* **Work to be completed**: The string "CIRCLE" may appear in lines of the listing. Report each line where it does.

* **The data**:
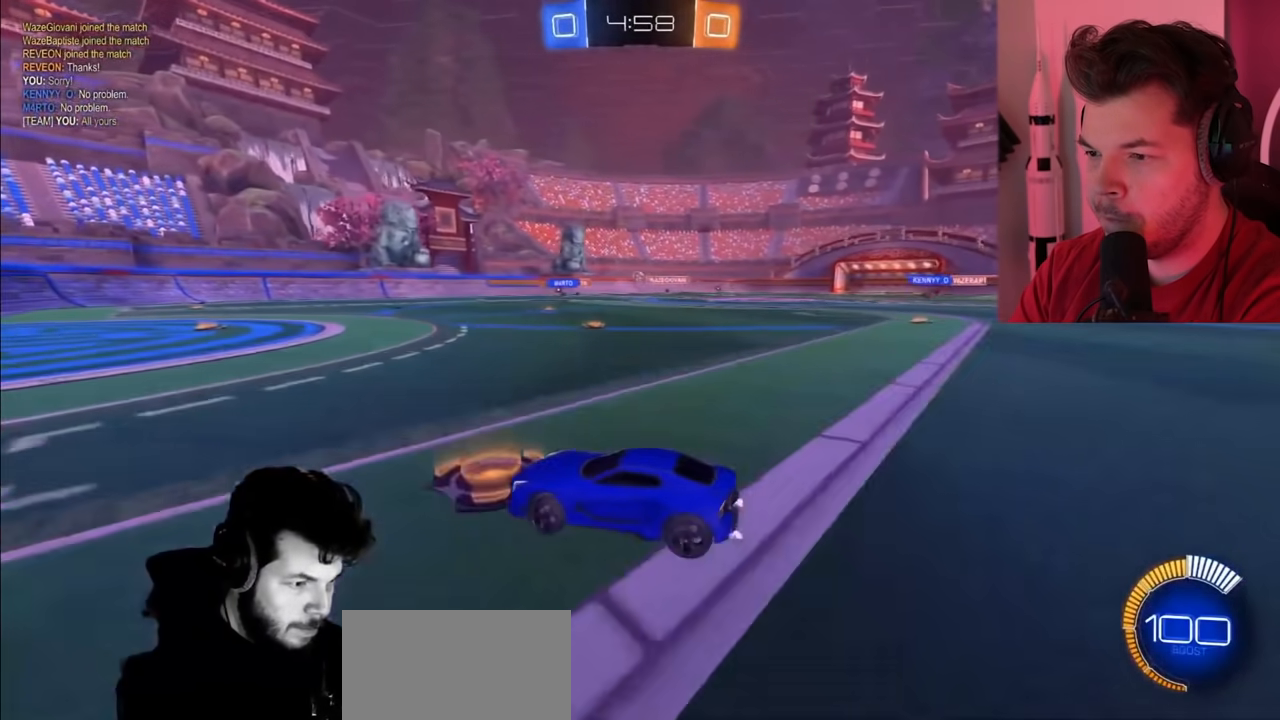
{"buttons": ["R2"], "left_stick": "center", "right_stick": "center", "events": [[83, "left_stick", "center"], [300, "left_stick", "left"], [467, "left_stick", "center"]]}
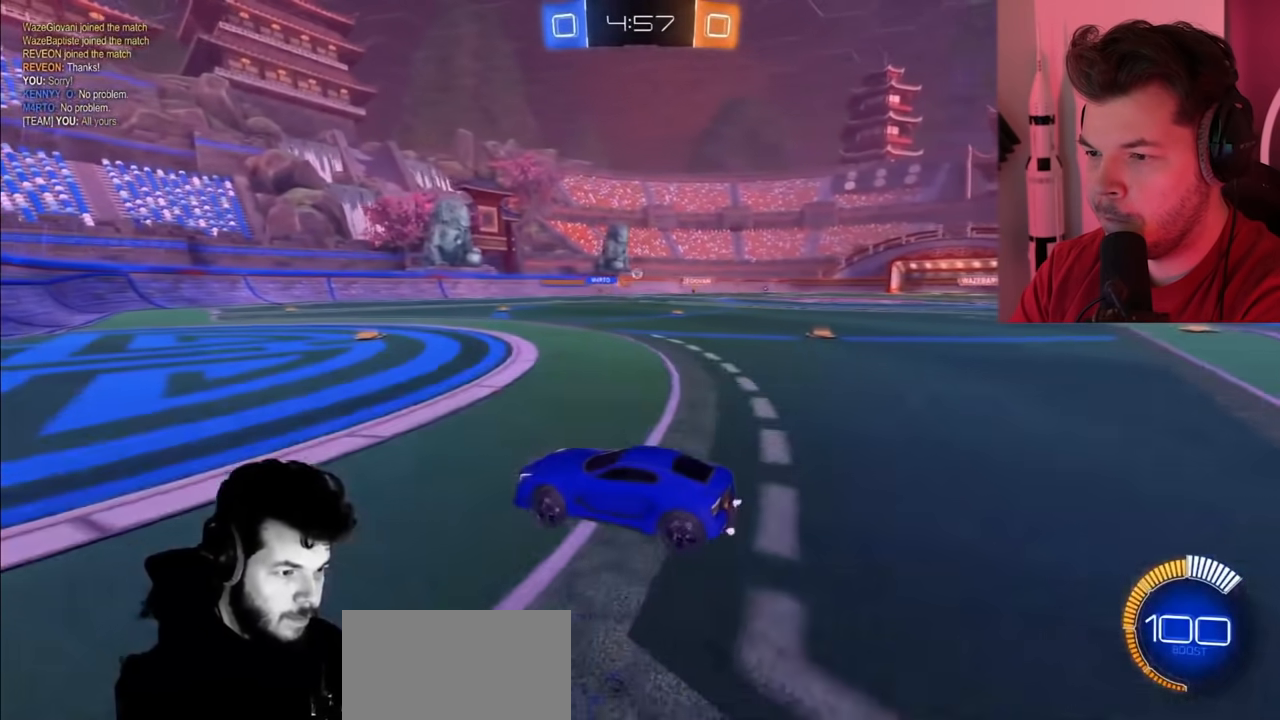
{"buttons": ["R2"], "left_stick": "right", "right_stick": "center", "events": [[50, "left_stick", "right"], [317, "left_stick", "center"], [367, "left_stick", "right"]]}
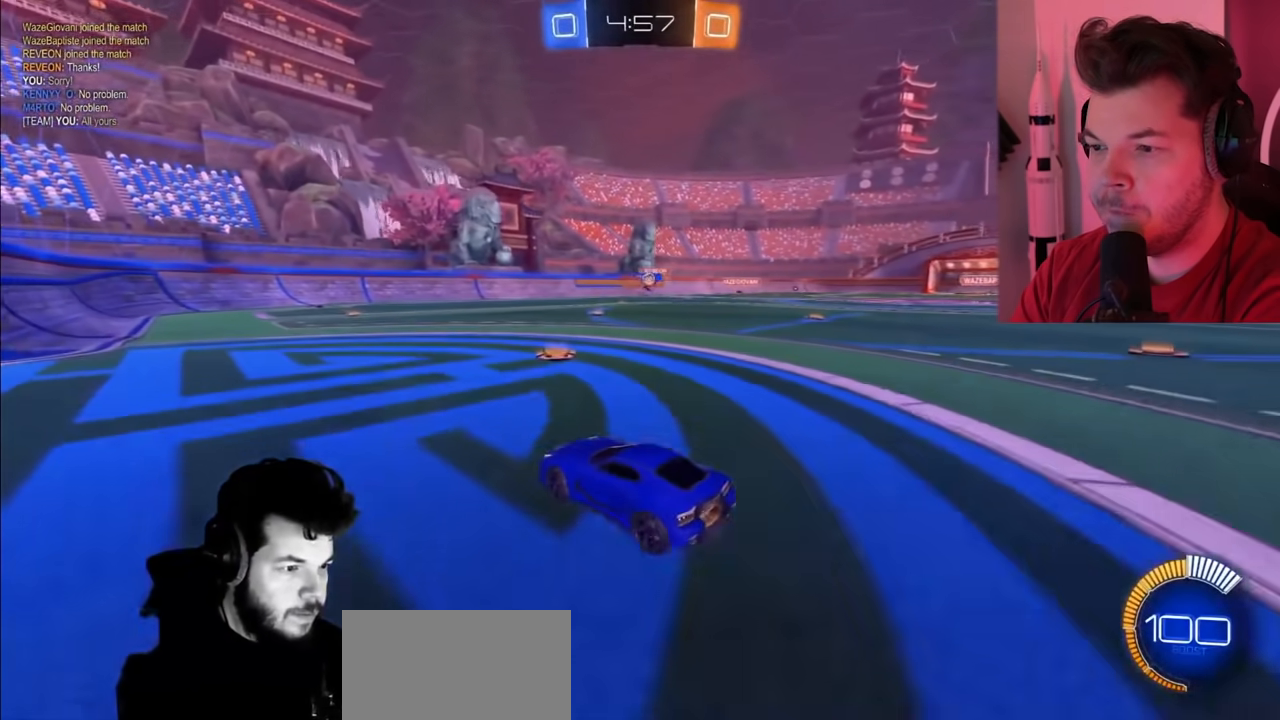
{"buttons": ["CIRCLE", "R2"], "left_stick": "center", "right_stick": "center", "events": [[400, "left_stick", "center"], [450, "CIRCLE", "down"]]}
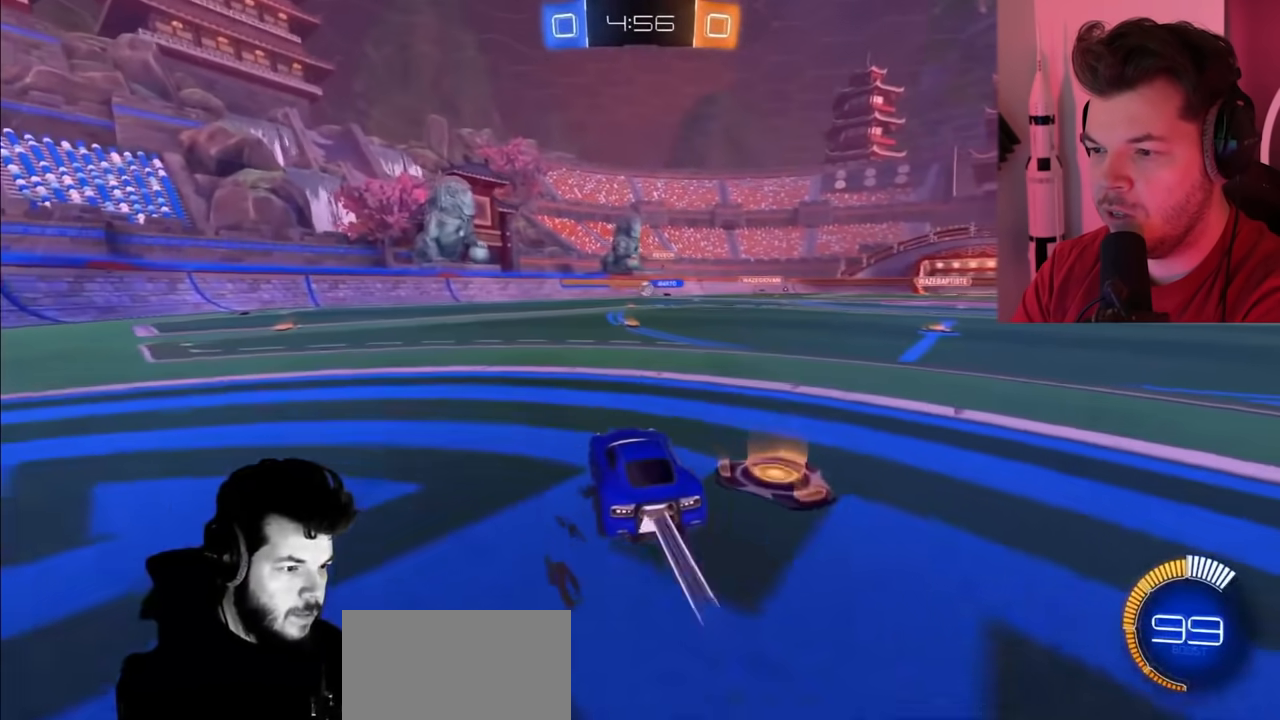
{"buttons": ["CIRCLE", "R2"], "left_stick": "center", "right_stick": "center", "events": [[150, "left_stick", "right"], [350, "left_stick", "center"]]}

* **Answer to the problem**:
{"buttons": ["CIRCLE", "R2"], "left_stick": "center", "right_stick": "center", "events": [[400, "left_stick", "center"], [450, "CIRCLE", "down"]]}
{"buttons": ["CIRCLE", "R2"], "left_stick": "center", "right_stick": "center", "events": [[150, "left_stick", "right"], [350, "left_stick", "center"]]}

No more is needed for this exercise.